Heliophysicists believe that there is an electric dynamo inside the Sun. Two forces are conventionally thought to power it. One is the stretching of magnetic fields due to the Sun’s rotation (change in rotation rate), caused by differences in latitude. The other force is a “twisting” of those magnetic fields because of structures rising up from the Sun’s interior. The former is called “the omega effect” and the latter is called “the alpha effect”.
Stars shine because electricity flows through each galaxy. As mentioned many times, stars can be thought of as giant spheres of slow-motion lightning. It is this simple hypothesis that best matches observational evidence. Any fusion takes place on the surface of an electric star like the Sun and not “deep in its core.” Electricity flowing through the solar plasma creates the Sun’s dynamic magnetic field, so no convective regions, transition zones, or alpha and omega effects are required.
In the consensus view, the electrical environment in and around the Sun is commonly ignored, if it is even acknowledged to exist. The Sun is thought to be a swirling cauldron of fluid dynamic interactions in “hot gas”. The various plasmas (mostly hydrogen and helium), and the way that they behave, are not seen in an electrical context, but rather, in one of intense gravity. According to scientists, “…the magnetic fields on the visible surface and gigantic plasma currents, bubbling up from the star’s interior…” are responsible for variations in the Sun’s output.

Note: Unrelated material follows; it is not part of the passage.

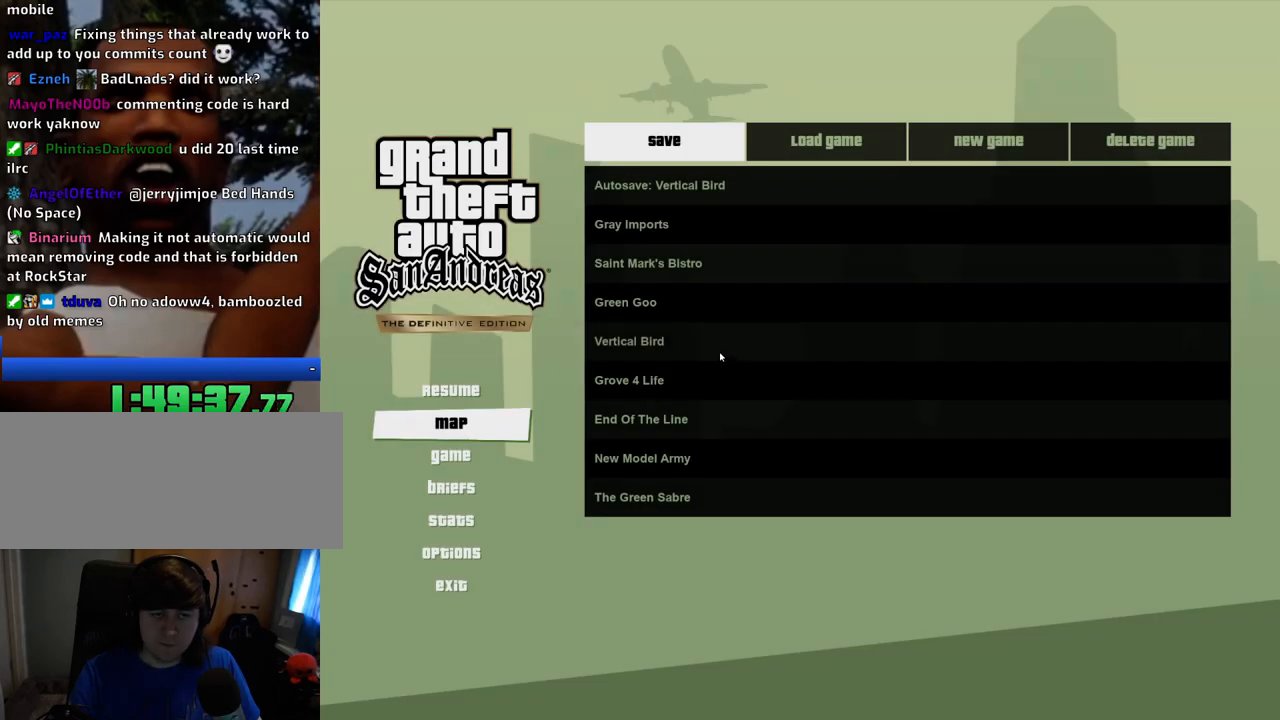
{"keys": [], "mouse": [], "events": [[134, "mouse_left", "down"], [167, "mouse_left", "up"], [418, "mouse_left", "down"], [501, "mouse_left", "up"]]}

Granulation, in their view, is due to hot plasmas from within the Sun, except that the plasmas act like “a boiling teapot” in their models. The plasma is “roiling”, or rising and falling, so that is what they believe forms the granular photosphere phenomenon.

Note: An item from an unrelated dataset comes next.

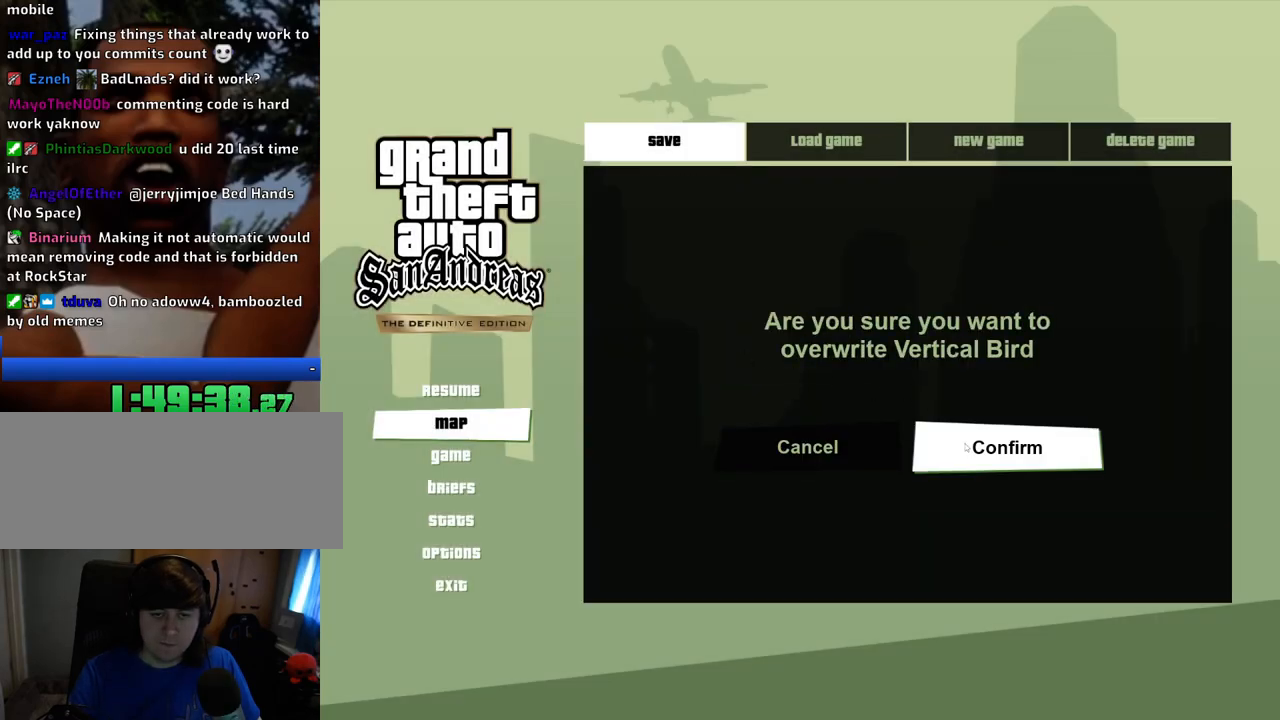
{"keys": [], "mouse": [], "events": [[234, "mouse_left", "down"], [334, "mouse_left", "up"]]}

As written in other Pictures of the Day, the Sun is a positively charged electrode in a circuit that is connected to a negatively charged electrode far beyond the planetary orbits. The electric model sees all solar activity resulting from fluctuations in electric power coming from the Milky Way. Ubiquitous, low density Birkeland current filaments move through the Solar System, supplying more or less power to the solar electric circuit in the form of electron drift toward the Sun.
A principle of Electronic Sun theory is the aforementioned “granulation”. Except, in the electrical proposal, it is where dense anode tufting is seen. Since the photosphere can be compared to a discharge tube’s positive electric terminal, events similar to those seen in a neon lamp will be observed, such as hotter and brighter areas. When electric charge density exceeds the containment ability of the anode surface, a secondary plasma forms. That is the aforementioned anode tufting. The characteristic pattern of granulation on the Sun forms because tufts are packed together so tightly.
The strength of electric charge flow into the Sun creates variations in the Sun’s electromagnetic fields. Solar plasmas, therefore, react to those changing fields. The Sun is connected to the galaxy by Birkeland currents, so its “chaotic” characteristics are due to fluctuations in electricity arriving from the Milky Way. The Sun is an externally powered glow-mode electrode, with its energy focused from outside and not expelled from inside. An electric field is the Sun’s ordering factor, so variability in that field makes it a variable star.